» Material for this exercise:
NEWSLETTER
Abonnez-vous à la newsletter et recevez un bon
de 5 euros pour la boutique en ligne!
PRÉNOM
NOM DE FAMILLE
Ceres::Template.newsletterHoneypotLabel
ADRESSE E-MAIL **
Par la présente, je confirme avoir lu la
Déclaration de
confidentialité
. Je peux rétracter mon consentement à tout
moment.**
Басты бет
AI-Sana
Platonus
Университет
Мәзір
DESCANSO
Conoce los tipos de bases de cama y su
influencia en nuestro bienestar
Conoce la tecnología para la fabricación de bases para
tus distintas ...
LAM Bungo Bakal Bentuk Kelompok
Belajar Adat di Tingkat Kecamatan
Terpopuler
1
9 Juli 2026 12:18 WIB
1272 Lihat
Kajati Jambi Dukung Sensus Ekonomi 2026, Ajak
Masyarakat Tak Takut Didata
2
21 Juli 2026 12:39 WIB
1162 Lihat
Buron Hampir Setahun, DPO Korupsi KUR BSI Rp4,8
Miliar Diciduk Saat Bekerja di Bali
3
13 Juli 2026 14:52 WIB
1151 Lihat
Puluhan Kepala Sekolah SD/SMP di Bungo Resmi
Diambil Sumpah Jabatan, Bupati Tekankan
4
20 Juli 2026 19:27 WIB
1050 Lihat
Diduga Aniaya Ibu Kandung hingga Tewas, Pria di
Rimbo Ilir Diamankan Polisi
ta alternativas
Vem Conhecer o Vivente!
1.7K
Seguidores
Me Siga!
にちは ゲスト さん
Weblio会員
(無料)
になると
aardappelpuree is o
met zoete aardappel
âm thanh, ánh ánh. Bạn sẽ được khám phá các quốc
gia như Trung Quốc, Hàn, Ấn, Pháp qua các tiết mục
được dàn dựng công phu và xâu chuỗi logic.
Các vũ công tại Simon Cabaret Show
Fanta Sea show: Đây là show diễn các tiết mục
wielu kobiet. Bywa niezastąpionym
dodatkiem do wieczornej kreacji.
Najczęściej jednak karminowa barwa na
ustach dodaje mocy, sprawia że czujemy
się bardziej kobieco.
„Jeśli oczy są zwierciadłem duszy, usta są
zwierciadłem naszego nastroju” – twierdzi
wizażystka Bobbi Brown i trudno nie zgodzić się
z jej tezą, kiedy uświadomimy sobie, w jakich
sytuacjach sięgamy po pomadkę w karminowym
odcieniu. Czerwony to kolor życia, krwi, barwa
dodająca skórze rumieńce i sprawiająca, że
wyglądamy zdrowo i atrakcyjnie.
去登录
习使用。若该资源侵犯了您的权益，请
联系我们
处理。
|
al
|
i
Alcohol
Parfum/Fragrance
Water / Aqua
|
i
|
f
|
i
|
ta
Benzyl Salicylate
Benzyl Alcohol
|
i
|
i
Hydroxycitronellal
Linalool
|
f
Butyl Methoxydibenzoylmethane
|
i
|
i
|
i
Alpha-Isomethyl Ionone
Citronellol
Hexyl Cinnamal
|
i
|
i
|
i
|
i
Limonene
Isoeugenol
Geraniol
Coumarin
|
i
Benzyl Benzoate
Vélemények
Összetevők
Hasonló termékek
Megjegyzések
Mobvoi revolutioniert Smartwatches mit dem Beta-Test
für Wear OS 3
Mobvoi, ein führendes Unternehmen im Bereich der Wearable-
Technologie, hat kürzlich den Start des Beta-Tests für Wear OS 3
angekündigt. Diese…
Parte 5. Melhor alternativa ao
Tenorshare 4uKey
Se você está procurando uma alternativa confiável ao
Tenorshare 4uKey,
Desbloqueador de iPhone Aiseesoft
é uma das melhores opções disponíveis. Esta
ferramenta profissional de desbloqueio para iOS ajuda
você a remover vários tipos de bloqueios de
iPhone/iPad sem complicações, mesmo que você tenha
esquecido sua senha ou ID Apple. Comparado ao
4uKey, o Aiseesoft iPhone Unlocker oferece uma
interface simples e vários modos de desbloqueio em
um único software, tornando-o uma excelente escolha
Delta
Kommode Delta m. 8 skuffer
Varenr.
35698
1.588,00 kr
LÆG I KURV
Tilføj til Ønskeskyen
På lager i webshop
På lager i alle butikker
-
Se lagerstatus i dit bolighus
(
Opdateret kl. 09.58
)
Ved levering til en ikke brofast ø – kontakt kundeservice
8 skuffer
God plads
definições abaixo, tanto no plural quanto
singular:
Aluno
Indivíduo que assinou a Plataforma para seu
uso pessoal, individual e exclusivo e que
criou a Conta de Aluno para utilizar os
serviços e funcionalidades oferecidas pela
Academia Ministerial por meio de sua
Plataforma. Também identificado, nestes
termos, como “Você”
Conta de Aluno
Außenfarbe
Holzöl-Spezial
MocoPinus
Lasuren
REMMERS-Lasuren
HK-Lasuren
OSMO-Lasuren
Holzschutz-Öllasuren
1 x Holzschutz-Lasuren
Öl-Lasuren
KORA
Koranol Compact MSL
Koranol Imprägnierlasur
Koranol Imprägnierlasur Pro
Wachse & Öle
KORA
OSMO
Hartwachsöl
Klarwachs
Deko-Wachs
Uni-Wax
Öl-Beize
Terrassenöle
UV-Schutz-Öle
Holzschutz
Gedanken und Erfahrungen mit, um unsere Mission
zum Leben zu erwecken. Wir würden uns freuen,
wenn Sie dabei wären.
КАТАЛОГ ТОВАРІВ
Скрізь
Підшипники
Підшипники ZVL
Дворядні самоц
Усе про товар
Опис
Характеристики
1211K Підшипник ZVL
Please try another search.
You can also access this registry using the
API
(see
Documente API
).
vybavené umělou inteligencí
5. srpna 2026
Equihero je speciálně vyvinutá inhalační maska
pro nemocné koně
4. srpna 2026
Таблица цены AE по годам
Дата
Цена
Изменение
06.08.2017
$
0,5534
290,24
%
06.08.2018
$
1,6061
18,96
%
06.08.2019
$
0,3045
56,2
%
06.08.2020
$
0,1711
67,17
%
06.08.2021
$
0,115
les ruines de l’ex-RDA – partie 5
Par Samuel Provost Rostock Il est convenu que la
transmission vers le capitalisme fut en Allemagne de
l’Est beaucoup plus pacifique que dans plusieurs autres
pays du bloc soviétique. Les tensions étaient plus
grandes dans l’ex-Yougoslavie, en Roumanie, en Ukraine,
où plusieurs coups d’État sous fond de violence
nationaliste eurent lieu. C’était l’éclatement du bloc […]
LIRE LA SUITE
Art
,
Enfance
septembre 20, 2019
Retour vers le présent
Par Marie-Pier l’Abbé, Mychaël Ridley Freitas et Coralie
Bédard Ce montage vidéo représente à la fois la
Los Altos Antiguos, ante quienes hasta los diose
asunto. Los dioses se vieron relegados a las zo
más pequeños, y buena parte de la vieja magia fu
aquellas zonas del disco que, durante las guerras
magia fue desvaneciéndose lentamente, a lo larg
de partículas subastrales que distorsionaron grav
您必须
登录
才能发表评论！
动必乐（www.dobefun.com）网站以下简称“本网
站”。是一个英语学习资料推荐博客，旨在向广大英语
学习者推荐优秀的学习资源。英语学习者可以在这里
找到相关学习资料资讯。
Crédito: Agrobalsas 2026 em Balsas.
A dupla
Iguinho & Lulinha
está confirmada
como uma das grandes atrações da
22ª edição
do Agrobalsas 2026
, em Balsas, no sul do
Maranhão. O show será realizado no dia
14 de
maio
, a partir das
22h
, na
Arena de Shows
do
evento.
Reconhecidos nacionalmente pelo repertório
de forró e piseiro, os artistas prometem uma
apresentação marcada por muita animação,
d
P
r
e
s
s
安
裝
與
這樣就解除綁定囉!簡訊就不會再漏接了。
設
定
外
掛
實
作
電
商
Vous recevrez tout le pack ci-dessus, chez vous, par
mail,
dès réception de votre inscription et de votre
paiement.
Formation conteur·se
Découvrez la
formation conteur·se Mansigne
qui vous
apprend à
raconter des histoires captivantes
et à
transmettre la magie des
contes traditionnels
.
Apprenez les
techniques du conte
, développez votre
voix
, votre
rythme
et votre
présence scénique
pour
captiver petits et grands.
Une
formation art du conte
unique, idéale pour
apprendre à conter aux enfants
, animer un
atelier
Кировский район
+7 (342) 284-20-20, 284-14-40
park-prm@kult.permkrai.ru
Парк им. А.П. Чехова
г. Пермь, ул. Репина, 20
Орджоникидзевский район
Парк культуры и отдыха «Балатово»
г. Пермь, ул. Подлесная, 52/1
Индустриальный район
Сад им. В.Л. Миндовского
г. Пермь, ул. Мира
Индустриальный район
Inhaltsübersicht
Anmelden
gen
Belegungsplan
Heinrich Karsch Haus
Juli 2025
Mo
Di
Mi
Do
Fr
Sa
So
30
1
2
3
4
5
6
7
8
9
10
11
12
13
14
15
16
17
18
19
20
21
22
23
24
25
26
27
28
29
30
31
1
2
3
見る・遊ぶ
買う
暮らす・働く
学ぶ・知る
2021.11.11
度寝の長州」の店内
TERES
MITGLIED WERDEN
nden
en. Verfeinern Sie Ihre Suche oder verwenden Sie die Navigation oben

» To do: Each line holding "Holzschutz" in the records should be copied out.

» Task answer:
Holzschutz-Öllasuren
1 x Holzschutz-Lasuren
Holzschutz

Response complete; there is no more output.